**What the task asks:**
Retype each of the records below without any changes.

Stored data
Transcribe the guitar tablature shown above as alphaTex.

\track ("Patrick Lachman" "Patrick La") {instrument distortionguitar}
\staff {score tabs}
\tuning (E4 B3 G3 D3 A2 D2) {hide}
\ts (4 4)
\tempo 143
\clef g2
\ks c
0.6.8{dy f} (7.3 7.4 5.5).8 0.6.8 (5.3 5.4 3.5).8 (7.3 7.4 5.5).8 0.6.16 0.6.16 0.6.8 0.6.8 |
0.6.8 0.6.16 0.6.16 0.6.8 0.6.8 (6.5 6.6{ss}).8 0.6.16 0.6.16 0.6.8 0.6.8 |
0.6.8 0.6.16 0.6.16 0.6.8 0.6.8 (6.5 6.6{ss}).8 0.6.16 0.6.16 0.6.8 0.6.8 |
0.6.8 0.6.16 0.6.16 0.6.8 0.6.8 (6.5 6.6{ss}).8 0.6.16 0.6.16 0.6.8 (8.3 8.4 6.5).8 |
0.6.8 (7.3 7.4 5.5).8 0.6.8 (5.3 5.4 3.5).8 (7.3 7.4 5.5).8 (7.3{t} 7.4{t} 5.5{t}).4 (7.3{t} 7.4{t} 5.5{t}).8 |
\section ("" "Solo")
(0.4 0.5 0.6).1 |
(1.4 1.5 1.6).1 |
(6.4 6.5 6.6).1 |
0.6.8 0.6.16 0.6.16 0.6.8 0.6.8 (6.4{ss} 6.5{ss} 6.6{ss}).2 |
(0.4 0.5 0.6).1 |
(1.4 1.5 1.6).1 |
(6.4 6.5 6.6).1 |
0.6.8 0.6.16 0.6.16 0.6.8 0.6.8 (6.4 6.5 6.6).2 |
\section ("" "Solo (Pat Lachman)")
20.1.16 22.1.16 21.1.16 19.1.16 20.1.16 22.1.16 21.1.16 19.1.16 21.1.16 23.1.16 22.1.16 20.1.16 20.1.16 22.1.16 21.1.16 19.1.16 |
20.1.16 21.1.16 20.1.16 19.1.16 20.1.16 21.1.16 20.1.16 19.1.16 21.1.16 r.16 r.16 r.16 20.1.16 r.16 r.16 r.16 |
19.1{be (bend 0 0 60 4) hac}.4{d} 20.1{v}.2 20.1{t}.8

**Finished answer:**
Transcribe the guitar tablature shown above as alphaTex.

\track ("Patrick Lachman" "Patrick La") {instrument distortionguitar}
\staff {score tabs}
\tuning (E4 B3 G3 D3 A2 D2) {hide}
\ts (4 4)
\tempo 143
\clef g2
\ks c
0.6.8{dy f} (7.3 7.4 5.5).8 0.6.8 (5.3 5.4 3.5).8 (7.3 7.4 5.5).8 0.6.16 0.6.16 0.6.8 0.6.8 |
0.6.8 0.6.16 0.6.16 0.6.8 0.6.8 (6.5 6.6{ss}).8 0.6.16 0.6.16 0.6.8 0.6.8 |
0.6.8 0.6.16 0.6.16 0.6.8 0.6.8 (6.5 6.6{ss}).8 0.6.16 0.6.16 0.6.8 0.6.8 |
0.6.8 0.6.16 0.6.16 0.6.8 0.6.8 (6.5 6.6{ss}).8 0.6.16 0.6.16 0.6.8 (8.3 8.4 6.5).8 |
0.6.8 (7.3 7.4 5.5).8 0.6.8 (5.3 5.4 3.5).8 (7.3 7.4 5.5).8 (7.3{t} 7.4{t} 5.5{t}).4 (7.3{t} 7.4{t} 5.5{t}).8 |
\section ("" "Solo")
(0.4 0.5 0.6).1 |
(1.4 1.5 1.6).1 |
(6.4 6.5 6.6).1 |
0.6.8 0.6.16 0.6.16 0.6.8 0.6.8 (6.4{ss} 6.5{ss} 6.6{ss}).2 |
(0.4 0.5 0.6).1 |
(1.4 1.5 1.6).1 |
(6.4 6.5 6.6).1 |
0.6.8 0.6.16 0.6.16 0.6.8 0.6.8 (6.4 6.5 6.6).2 |
\section ("" "Solo (Pat Lachman)")
20.1.16 22.1.16 21.1.16 19.1.16 20.1.16 22.1.16 21.1.16 19.1.16 21.1.16 23.1.16 22.1.16 20.1.16 20.1.16 22.1.16 21.1.16 19.1.16 |
20.1.16 21.1.16 20.1.16 19.1.16 20.1.16 21.1.16 20.1.16 19.1.16 21.1.16 r.16 r.16 r.16 20.1.16 r.16 r.16 r.16 |
19.1{be (bend 0 0 60 4) hac}.4{d} 20.1{v}.2 20.1{t}.8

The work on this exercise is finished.